Microsoft is working on adding XLL add-in protection for Microsoft 365 customers by including automated blocking of all such files downloaded from the Internet.
This will help tackle the rise of malware campaigns abusing this infection vector to an ever-growing extent during the last several years.
“In order to combat the increasing number of malware attacks in recent months, we are implementing measures that will block XLL add-ins coming from the internet,” Redmond says.
Microsoft says the new feature will reach general availability in multi-tenants worldwide in March for desktop users in the Current, Monthly Enterprise, and Semi-Annual Enterprise channels.
Attackers are using XLL add-ins (Excel DLLs) in phishing campaigns to push various malicious payloads in the form of download links or attachments camouflaged as documents from trusted entities such as business partners or as fake advertising requests, holiday gift guides, and website promotions.

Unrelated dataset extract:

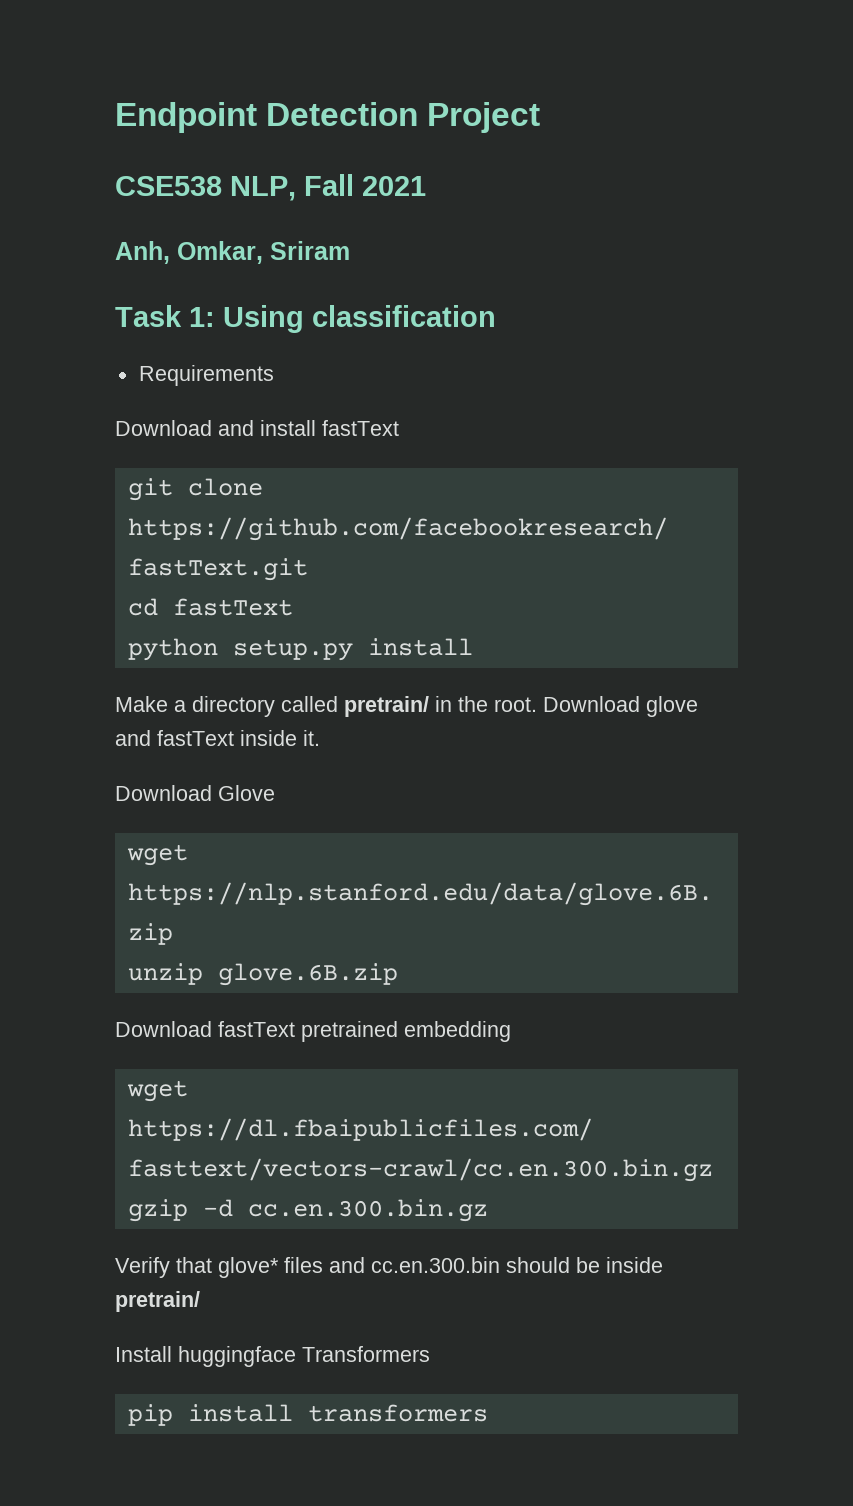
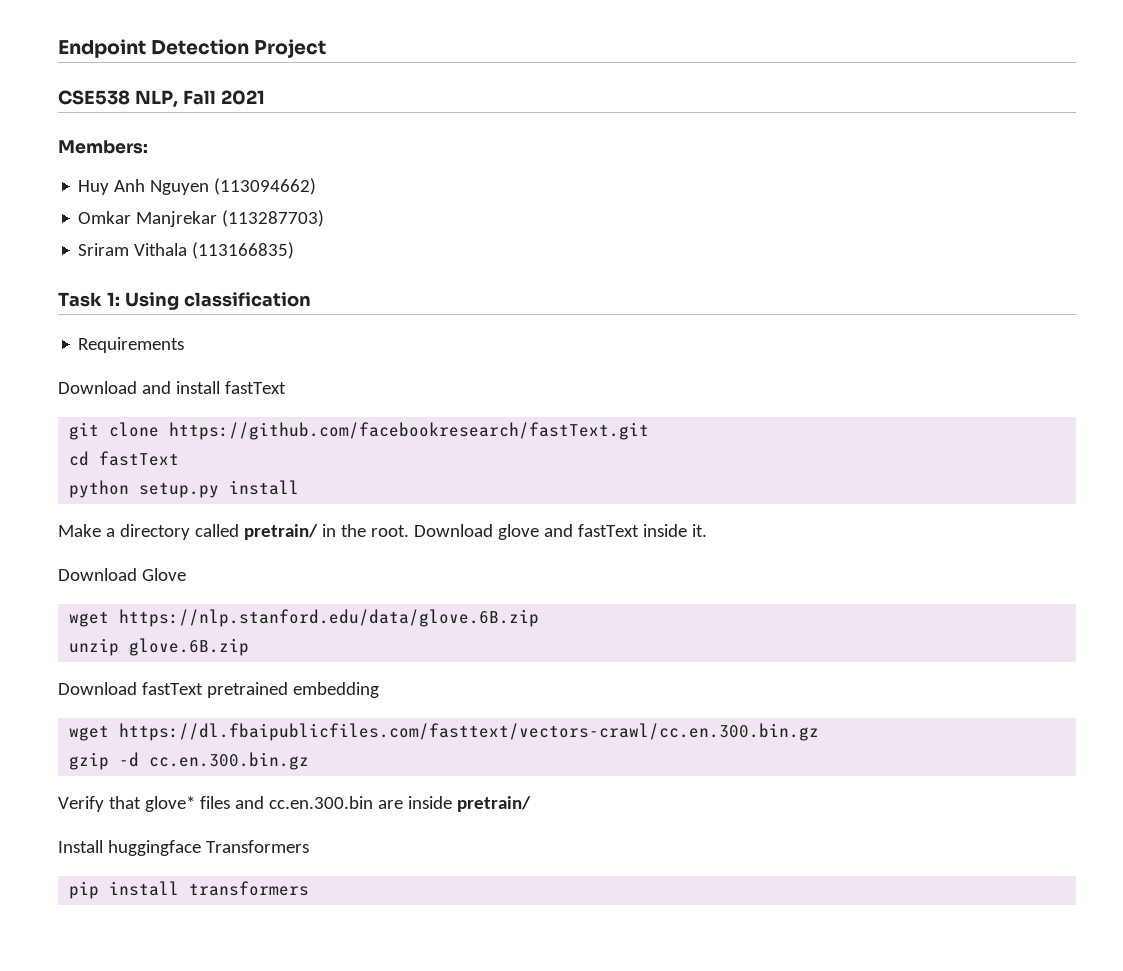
[115,241,263,264] Anh, Omkar, -> [58,140,148,154] [78,178,317,195] [78,210,325,227] Members: // Huy Anh Nguyen (113094662) // Omkar Manjrekar (113287703) //
(350, 250) none -> [134,242,295,259] Vithala (113166835)
[506,1257,600,1273] should be -> [377,800,403,809] are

Once the target double clicks on an unsigned XLL file to open it, they will be warned of “a potential security content,” that “add-ins might contain viruses or other security hazards,” and prompted to enable the add-in for the current session.
If the add-in is activated (and many people ignore Office alerts without giving them a second glance), it will also deploy a malware payload on the victim’s device in the background.
As XLL files are executables and attackers can use them for various malicious tasks, you must only open one if you’re 100% sure it comes from a trusted source.
Additionally, such files are not generally sent as email attachments but instead installed by a Windows admin. Therefore, if you receive an email or any other message pushing such files, delete the message and report it as spam.
As Cisco Talos said in a January report, XLLs are now used by both financially-motivated attackers and state-backed threat groups (APT10, FIN7, Donot, TA410) as an infection vector to deliver first-stage payloads onto their targets’ devices.
“Even if XLL add-ins existed for some time, we were not able to detect their usage by malicious actors until mid-2017 when some APT groups started using them to implement a fully functional backdoor,” Cisco Talos said.
“We also identified that their usage significantly increased over the last two years as more commodity malware families adopted XLLs as their infection vector.”
One year ago, HP’s threat analyst team reported seeing a “near-sixfold surge in attackers using Excel add-ins (.XLL)” as part of its Threat Insights Report Q4 2021.
This is part of a broader effort to block threat actors from using malicious Office documents to deliver and install malware on their targets’ computers.
Since July 2022, Microsoft said Office VBA macros would be auto-blocked in downloaded Office documents, making it harder to enable in docs downloaded from the Internet in several Office apps (Access, Excel, PowerPoint, Visio, and Word).
In March 2021, the company added XLM macro protection in M365 by expanding the runtime defense provided by Office 365’s integration with Antimalware Scan Interface (AMSI) to include Excel 4.0 (XLM) macro scanning.
Redmond started disabling Excel 4.0 (XLM) macros by default when opened in Microsoft 365 tenants in January 2021.
Years before, in 2018, Microsoft also extended support for AMSI to Office 365 apps to defend customers against attacks using VBA macros.